**WHAT TO PRODUCE:**
Return every line below that contains the string "between", treating uppercase and lowercase letters as different.

(Beginning of PROVIDED DATA)

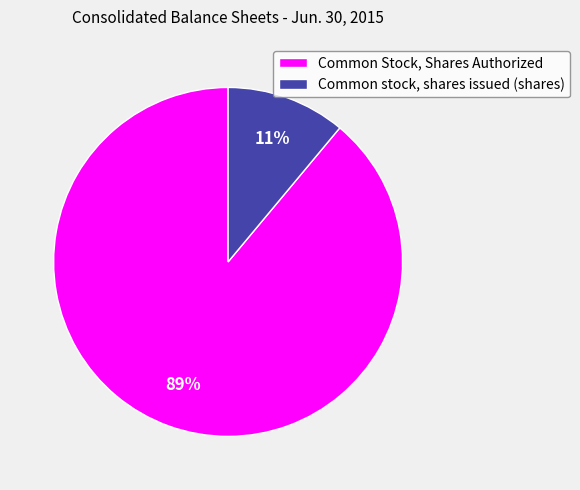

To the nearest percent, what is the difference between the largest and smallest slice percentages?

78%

(End of PROVIDED DATA)
(Beginning of PROVIDED DATA)

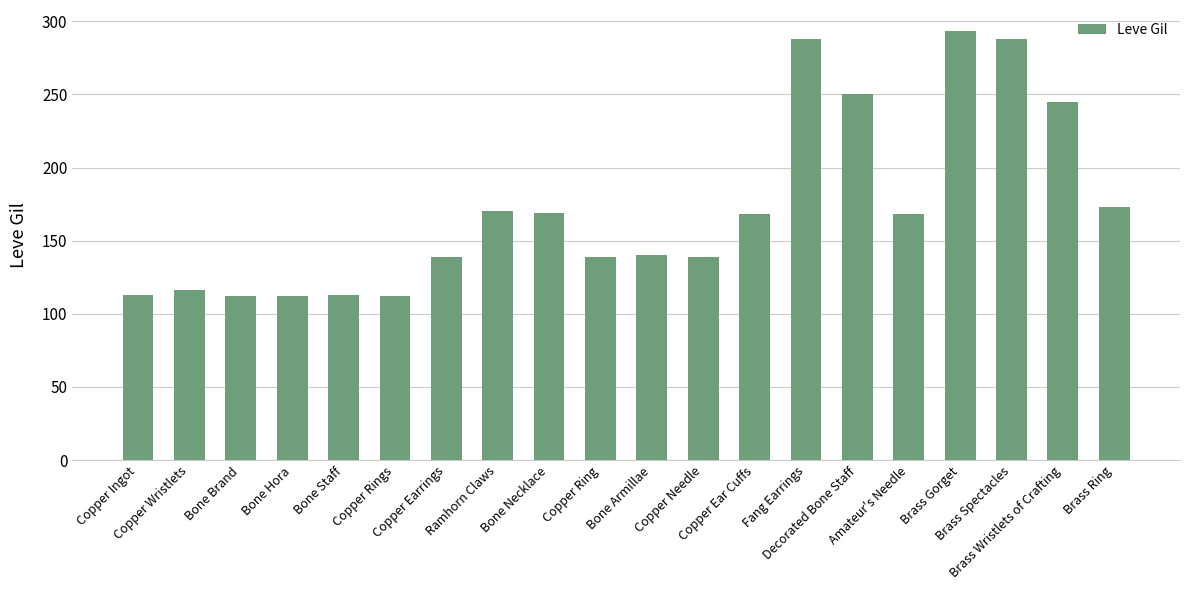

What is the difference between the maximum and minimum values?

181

(End of PROVIDED DATA)
(Beginning of PROVIDED DATA)

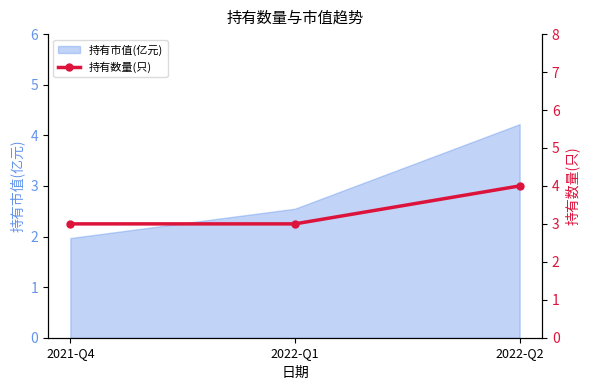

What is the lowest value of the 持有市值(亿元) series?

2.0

(End of PROVIDED DATA)

**FINISHED EXERCISE:**
To the nearest percent, what is the difference between the largest and smallest slice percentages?
What is the difference between the maximum and minimum values?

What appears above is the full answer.